Con: There isn’t anyone left to date during the holidays except those bottom-feeding losers you’d never give the time of day to anyway! And the guy under the mistletoe? His girlfriend just beat you to those luscious lips by ten seconds! Whore!

Pro: There’s lots of cheerful holiday music on the radio.

Con: There’s too darn much cheerful holiday music on the radio! Good grief! Is the FCC channeling Jim Jones and trying to get everyone to drink the “White Christmas” koolaide? Someone pass me the Prozac Fruitcake, please.

Pro: You can stay out late toasting all the good tidings of comfort and joy with your friends!

Con: Those good tidings will turn into Tidy Bowel tidings as you puke your single guts up in the morning with no one there to hold your hair out of your face for you. Ah, the porcelain is so nice and cool…

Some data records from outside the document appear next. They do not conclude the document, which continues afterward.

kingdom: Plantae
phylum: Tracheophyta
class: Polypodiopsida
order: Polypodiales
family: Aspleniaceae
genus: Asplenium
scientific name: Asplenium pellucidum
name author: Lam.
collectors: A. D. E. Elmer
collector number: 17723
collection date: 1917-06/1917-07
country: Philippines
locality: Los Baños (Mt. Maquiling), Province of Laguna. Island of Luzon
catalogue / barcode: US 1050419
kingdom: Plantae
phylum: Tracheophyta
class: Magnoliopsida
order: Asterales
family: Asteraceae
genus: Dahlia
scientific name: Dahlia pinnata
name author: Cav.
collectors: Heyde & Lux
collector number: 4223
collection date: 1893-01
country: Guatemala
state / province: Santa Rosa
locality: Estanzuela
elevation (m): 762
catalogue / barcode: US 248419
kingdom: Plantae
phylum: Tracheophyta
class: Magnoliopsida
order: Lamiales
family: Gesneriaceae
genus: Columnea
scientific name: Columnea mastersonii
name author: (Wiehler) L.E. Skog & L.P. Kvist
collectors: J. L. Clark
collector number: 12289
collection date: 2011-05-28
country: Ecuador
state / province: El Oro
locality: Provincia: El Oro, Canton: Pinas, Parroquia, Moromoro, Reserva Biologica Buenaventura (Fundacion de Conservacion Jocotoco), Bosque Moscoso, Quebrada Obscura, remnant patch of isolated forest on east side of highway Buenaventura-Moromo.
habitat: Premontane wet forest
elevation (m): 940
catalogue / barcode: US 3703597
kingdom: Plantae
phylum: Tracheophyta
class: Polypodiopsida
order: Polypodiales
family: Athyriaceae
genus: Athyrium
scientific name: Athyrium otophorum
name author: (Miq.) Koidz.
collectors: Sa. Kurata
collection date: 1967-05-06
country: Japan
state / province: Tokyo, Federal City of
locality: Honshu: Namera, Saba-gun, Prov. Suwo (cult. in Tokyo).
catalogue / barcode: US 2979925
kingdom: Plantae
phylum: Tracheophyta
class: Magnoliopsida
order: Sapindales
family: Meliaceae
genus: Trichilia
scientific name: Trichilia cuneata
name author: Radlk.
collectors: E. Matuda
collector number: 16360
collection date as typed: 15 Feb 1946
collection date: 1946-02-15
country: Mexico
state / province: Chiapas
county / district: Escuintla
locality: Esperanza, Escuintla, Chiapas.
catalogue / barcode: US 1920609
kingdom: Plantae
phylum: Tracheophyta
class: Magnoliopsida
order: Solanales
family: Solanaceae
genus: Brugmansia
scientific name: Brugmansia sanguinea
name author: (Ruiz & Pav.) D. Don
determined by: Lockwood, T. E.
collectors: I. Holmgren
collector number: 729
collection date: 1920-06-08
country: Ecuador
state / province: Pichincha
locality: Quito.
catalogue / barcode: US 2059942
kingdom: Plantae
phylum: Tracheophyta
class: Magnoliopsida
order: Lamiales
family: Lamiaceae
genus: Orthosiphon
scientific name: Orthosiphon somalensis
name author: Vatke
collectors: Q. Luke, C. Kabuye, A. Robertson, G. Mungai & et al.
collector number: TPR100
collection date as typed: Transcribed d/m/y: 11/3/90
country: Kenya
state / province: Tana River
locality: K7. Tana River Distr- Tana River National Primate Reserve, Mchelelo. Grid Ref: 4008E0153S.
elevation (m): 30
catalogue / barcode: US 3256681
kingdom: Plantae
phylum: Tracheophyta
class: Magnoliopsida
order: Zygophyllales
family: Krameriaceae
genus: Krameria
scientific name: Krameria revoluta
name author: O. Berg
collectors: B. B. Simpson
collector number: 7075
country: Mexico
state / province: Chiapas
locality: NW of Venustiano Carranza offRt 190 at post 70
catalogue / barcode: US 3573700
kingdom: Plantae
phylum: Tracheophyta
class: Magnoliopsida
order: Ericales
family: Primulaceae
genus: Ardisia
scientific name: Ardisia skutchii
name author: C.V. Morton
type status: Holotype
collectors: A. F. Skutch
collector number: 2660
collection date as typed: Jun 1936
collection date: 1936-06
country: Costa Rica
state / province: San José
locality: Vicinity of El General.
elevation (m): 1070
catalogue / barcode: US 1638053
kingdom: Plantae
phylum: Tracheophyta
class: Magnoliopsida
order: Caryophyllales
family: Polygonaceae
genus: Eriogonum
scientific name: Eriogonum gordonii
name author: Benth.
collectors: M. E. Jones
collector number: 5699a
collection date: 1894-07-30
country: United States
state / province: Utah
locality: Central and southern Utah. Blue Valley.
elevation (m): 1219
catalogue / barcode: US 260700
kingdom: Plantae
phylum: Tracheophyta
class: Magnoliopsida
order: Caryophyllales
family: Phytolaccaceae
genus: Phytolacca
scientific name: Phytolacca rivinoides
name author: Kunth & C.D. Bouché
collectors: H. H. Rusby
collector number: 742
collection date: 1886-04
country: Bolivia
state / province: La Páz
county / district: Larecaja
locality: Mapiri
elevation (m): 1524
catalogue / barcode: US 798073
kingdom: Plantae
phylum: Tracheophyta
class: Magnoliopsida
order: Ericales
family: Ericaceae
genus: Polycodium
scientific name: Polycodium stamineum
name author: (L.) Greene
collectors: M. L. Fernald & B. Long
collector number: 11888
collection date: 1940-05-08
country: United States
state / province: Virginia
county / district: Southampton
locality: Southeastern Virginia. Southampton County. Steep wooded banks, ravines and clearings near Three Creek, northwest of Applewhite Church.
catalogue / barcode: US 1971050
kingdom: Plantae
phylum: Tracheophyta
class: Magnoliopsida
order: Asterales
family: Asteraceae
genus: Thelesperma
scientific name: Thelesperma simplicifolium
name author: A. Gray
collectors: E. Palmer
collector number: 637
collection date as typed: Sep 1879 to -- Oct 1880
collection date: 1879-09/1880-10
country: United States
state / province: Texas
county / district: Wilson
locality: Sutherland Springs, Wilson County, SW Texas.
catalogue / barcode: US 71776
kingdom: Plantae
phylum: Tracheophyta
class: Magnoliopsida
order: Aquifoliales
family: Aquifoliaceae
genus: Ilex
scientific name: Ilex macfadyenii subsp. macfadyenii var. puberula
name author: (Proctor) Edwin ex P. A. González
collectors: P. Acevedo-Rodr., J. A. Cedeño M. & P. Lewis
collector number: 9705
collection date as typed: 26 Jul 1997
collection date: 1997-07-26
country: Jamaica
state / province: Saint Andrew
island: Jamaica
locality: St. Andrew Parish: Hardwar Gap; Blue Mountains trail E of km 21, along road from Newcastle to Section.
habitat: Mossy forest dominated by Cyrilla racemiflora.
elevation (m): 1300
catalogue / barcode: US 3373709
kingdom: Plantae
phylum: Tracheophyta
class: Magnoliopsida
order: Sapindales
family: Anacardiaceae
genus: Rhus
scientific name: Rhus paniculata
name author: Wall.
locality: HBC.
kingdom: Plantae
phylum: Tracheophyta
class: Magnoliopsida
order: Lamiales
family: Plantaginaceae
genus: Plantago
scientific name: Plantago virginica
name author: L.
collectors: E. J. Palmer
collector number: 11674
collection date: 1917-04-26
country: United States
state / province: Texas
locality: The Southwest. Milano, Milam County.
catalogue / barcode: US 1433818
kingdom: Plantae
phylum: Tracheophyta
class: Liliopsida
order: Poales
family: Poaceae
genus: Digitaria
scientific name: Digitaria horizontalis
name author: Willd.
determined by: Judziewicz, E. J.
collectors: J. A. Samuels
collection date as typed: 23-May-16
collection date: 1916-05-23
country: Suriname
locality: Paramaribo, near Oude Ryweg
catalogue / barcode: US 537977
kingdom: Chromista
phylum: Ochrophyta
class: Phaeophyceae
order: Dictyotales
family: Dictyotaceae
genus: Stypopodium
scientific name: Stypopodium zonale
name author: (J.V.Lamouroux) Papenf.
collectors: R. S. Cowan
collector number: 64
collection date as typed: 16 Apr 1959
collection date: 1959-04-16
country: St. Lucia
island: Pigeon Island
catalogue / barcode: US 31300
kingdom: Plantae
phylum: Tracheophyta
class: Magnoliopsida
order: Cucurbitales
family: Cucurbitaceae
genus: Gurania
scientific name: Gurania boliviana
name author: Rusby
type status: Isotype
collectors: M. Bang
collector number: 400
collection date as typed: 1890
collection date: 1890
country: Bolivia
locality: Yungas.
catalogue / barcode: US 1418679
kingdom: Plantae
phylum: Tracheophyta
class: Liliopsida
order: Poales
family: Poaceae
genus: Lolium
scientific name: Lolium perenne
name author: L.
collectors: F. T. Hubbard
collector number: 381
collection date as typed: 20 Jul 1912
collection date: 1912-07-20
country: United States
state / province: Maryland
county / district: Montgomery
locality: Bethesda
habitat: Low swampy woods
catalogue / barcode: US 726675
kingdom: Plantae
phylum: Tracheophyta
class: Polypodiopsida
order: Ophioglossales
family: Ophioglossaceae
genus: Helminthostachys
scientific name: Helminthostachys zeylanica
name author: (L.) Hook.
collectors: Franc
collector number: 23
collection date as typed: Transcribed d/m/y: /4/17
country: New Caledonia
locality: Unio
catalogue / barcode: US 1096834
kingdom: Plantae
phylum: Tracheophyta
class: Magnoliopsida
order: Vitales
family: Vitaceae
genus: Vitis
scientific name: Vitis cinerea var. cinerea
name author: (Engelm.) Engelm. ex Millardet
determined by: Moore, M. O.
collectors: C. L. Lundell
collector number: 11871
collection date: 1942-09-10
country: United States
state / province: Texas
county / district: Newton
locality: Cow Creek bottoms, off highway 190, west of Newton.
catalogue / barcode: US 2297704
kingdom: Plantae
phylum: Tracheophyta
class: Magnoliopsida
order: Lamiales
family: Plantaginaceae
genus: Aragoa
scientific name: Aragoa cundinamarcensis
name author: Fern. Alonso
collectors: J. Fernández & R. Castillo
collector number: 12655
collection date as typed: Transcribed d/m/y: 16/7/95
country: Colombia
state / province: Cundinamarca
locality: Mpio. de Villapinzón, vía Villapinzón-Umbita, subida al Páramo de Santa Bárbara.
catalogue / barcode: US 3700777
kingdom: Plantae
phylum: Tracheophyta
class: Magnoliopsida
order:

Pro: You don’t have to cook a big dinner for the family (nor clean up a huge mess)!

Con: You don’t have any leftovers the next day and you really want some pie. Meh!

Pro: You don’t have to get up at the crack of dawn to open presents with the family.

Con: You wake up alone, wishing you had a family to get up at the crack of dawn with to open presents!

Pro: You have at least five parties to attend between Christmas and New Year’s Eve.

Con: Uh…there’s no con here. You have at least five parties to hit wearing your finest, sexiest party wear and can flirt your happy-arse off shamelessly with every single cutie there! After all, you’re single!